== Entries shown
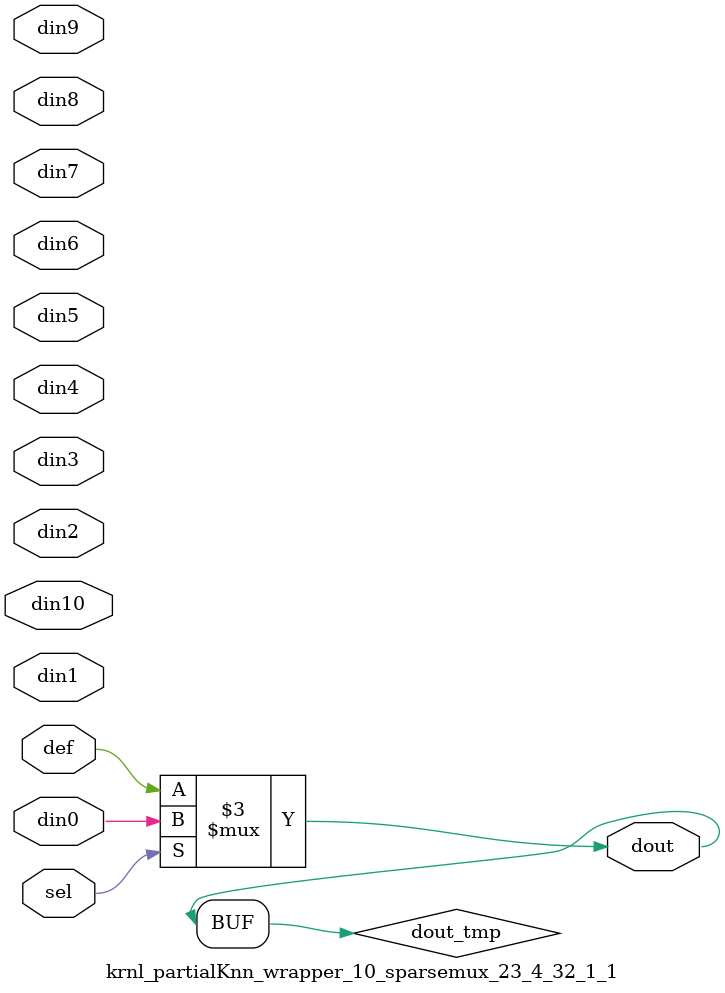
<source format=v>
`timescale 1ns / 1ps

module krnl_partialKnn_wrapper_10_sparsemux_23_4_32_1_1 (din0,din1,din2,din3,din4,din5,din6,din7,din8,din9,din10,def,sel,dout);

parameter din0_WIDTH = 1;

parameter din1_WIDTH = 1;

parameter din2_WIDTH = 1;

parameter din3_WIDTH = 1;

parameter din4_WIDTH = 1;

parameter din5_WIDTH = 1;

parameter din6_WIDTH = 1;

parameter din7_WIDTH = 1;

parameter din8_WIDTH = 1;

parameter din9_WIDTH = 1;

parameter din10_WIDTH = 1;

parameter def_WIDTH = 1;
parameter sel_WIDTH = 1;
parameter dout_WIDTH = 1;

parameter [sel_WIDTH-1:0] CASE0 = 1;

parameter [sel_WIDTH-1:0] CASE1 = 1;

parameter [sel_WIDTH-1:0] CASE2 = 1;

parameter [sel_WIDTH-1:0] CASE3 = 1;

parameter [sel_WIDTH-1:0] CASE4 = 1;

parameter [sel_WIDTH-1:0] CASE5 = 1;

parameter [sel_WIDTH-1:0] CASE6 = 1;

parameter [sel_WIDTH-1:0] CASE7 = 1;

parameter [sel_WIDTH-1:0] CASE8 = 1;

parameter [sel_WIDTH-1:0] CASE9 = 1;

parameter [sel_WIDTH-1:0] CASE10 = 1;

parameter ID = 1;
parameter NUM_STAGE = 1;



input [din0_WIDTH-1:0] din0;

input [din1_WIDTH-1:0] din1;

input [din2_WIDTH-1:0] din2;

input [din3_WIDTH-1:0] din3;

input [din4_WIDTH-1:0] din4;

input [din5_WIDTH-1:0] din5;

input [din6_WIDTH-1:0] din6;

input [din7_WIDTH-1:0] din7;

input [din8_WIDTH-1:0] din8;

input [din9_WIDTH-1:0] din9;

input [din10_WIDTH-1:0] din10;

input [def_WIDTH-1:0] def;
input [sel_WIDTH-1:0] sel;

output [dout_WIDTH-1:0] dout;



reg [dout_WIDTH-1:0] dout_tmp;

always @ (*) begin
case (sel)
    
    CASE0 : dout_tmp = din0;
    
    CASE1 : dout_tmp = din1;
    
    CASE2 : dout_tmp = din2;
    
    CASE3 : dout_tmp = din3;
    
    CASE4 : dout_tmp = din4;
    
    CASE5 : dout_tmp = din5;
    
    CASE6 : dout_tmp = din6;
    
    CASE7 : dout_tmp = din7;
    
    CASE8 : dout_tmp = din8;
    
    CASE9 : dout_tmp = din9;
    
    CASE10 : dout_tmp = din10;
    
    default : dout_tmp = def;
endcase
end


assign dout = dout_tmp;



endmodule

</source>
====
#### [What the task requires]
Within the data above, the span starting at the line containing "parameter [sel_WIDTH-1:0] CASE3 = 1;" and ending at the line containing "input [din1_WIDTH-1:0] din1;" is to be retyped exactly, with no other lines.

#### [Answer box]
parameter [sel_WIDTH-1:0] CASE3 = 1;

parameter [sel_WIDTH-1:0] CASE4 = 1;

parameter [sel_WIDTH-1:0] CASE5 = 1;

parameter [sel_WIDTH-1:0] CASE6 = 1;

parameter [sel_WIDTH-1:0] CASE7 = 1;

parameter [sel_WIDTH-1:0] CASE8 = 1;

parameter [sel_WIDTH-1:0] CASE9 = 1;

parameter [sel_WIDTH-1:0] CASE10 = 1;

parameter ID = 1;
parameter NUM_STAGE = 1;



input [din0_WIDTH-1:0] din0;

input [din1_WIDTH-1:0] din1;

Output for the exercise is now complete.